REPUBLIKA.CO.ID, JAKARTA -- Menteri Keuangan Bambang Brodjonegoro memastikan data yang dimiliki Direktorat Jenderal Pajak (DJP) untuk menilai aset para wajib pajak di luar negeri bukan berasal dari laporan investigasi mengenai firma hukum di Panama (Panama Papers).
"Saya tekankan bahwa data sementara yang kita miliki itu tidak berasal dari sana," kata Bambang saat ditemui di kantor pusat DJP Jakarta, Selasa (5/4).
Bambang menjelaskan, data milik DJP berasal dari data resmi otoritas pajak negara-negara G-20. Namun, pemerintah tidak menutup kemungkinan akan menggunakan informasi Panama Papers sebagai data pembanding.

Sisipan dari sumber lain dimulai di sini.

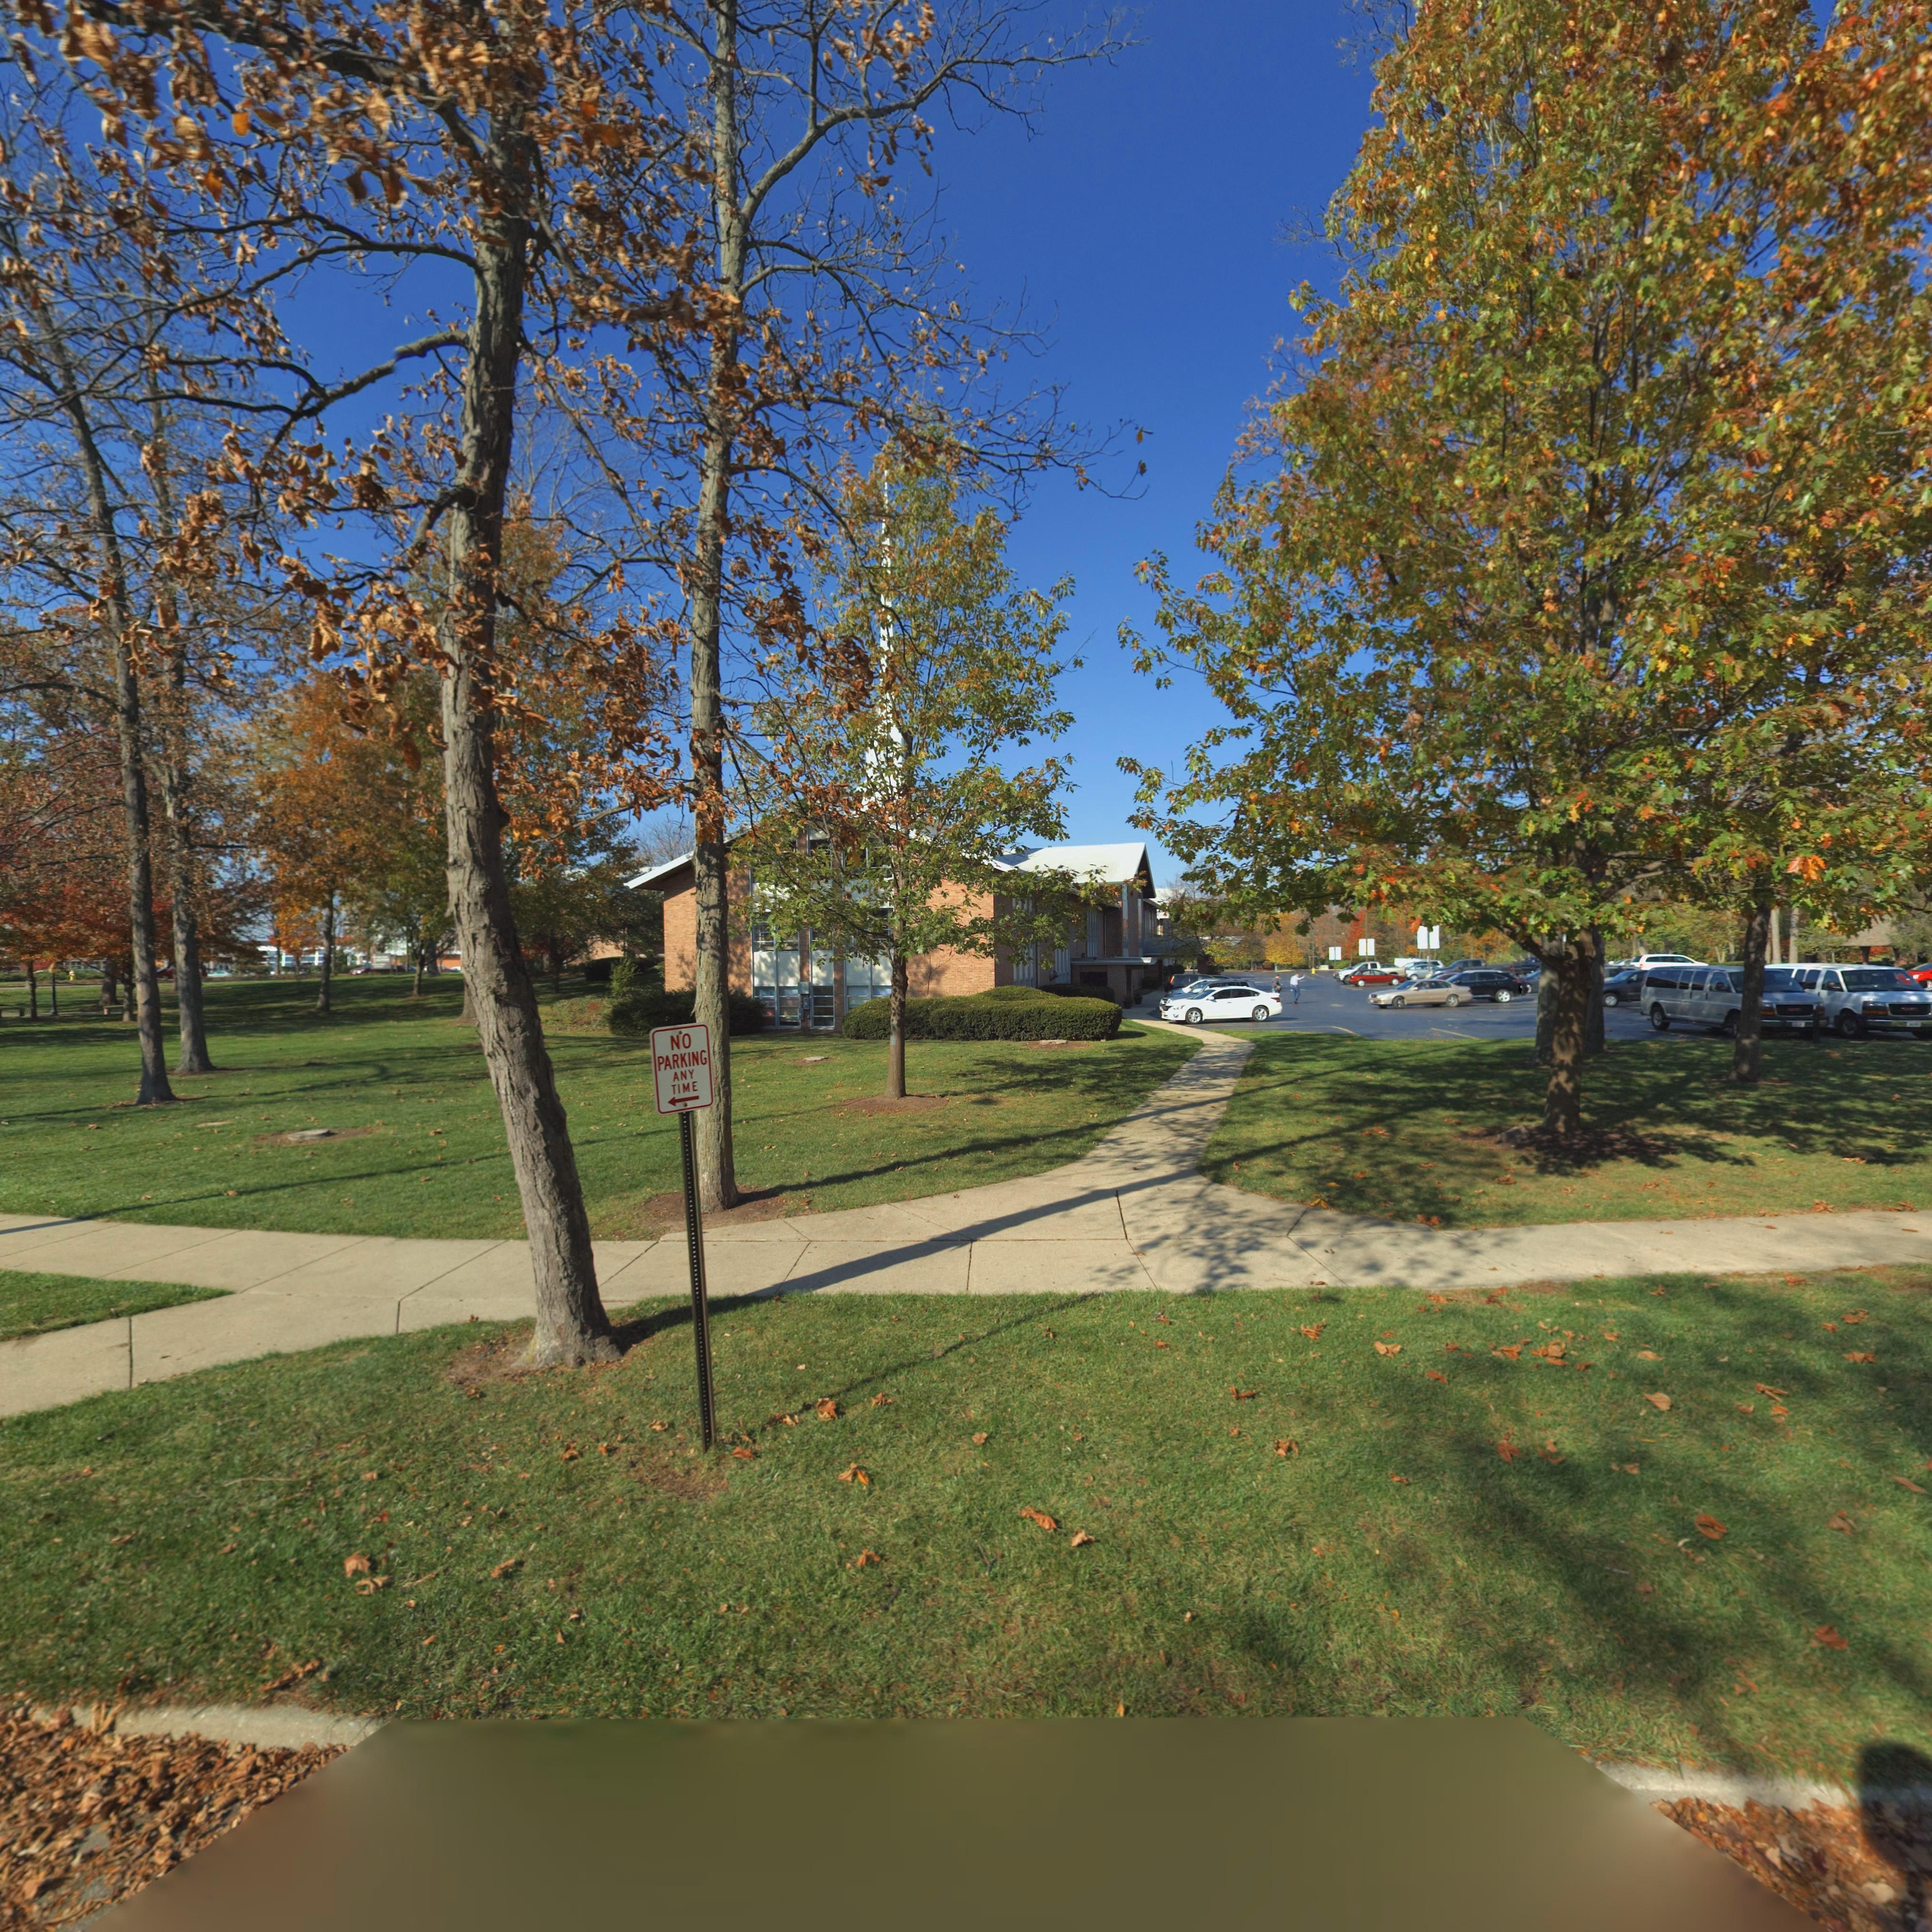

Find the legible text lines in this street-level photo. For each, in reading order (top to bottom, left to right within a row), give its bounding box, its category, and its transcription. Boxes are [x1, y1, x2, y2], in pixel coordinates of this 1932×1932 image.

[670, 1032, 692, 1051] None: NO
[657, 1049, 708, 1072] None: PARKING
[673, 1068, 695, 1082] None: ANY
[671, 1081, 699, 1095] None: TIME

"Tentunya data ini akan kita kaji. Kita akan melihat apakah valid, kemudian kita juga cek konsistensinya dengan data yang kita miliki," ujarnya.
Bambang mengatakan, pemerintah akan menelusuri kepemilikan aset para wajib pajak di luar negeri yang selama ini belum dilaporkan secara resmi untuk mencari potensi penerimaan pajak dan sebagai bagian dari persiapan kebijakan pengampunan pajak.
"Kita ingin menelusuri aset milik orang Indonesia, apakah itu dalam bentuk uang, apakah dalam bentuk aset tetap yang belum pernah dilaporkan dalam SPT. Itu inti yang menjadi fokus dari DJP tahun ini," ungkapnya.
Direktur Pelayanan dan Penyuluhan Humas Direktorat Jenderal Pajak Mekar Satria Utama menambahkan, Panama Papers bisa menjadi data tambahan untuk menggali potensi pajak baru apabila data yang ditawarkan benar-benar terjamin validitasnya.
Sebelumnya, beredar laporan investigasi mengenai firma hukum asal Panama, Mossack Fonseca, yang di dalamnya terdapat dokumen berisi data perusahaan bayangan di yurisdiksi bebas pajak (//offshore//) yang dimanfaatkan untuk menghindari pajak.
Isi dokumen itu mengungkap bagaimana jejaring korupsi dan kejahatan pajak para kepala negara, agen rahasia, pesohor, sampai buronan disembunyikan di negara bebas pajak.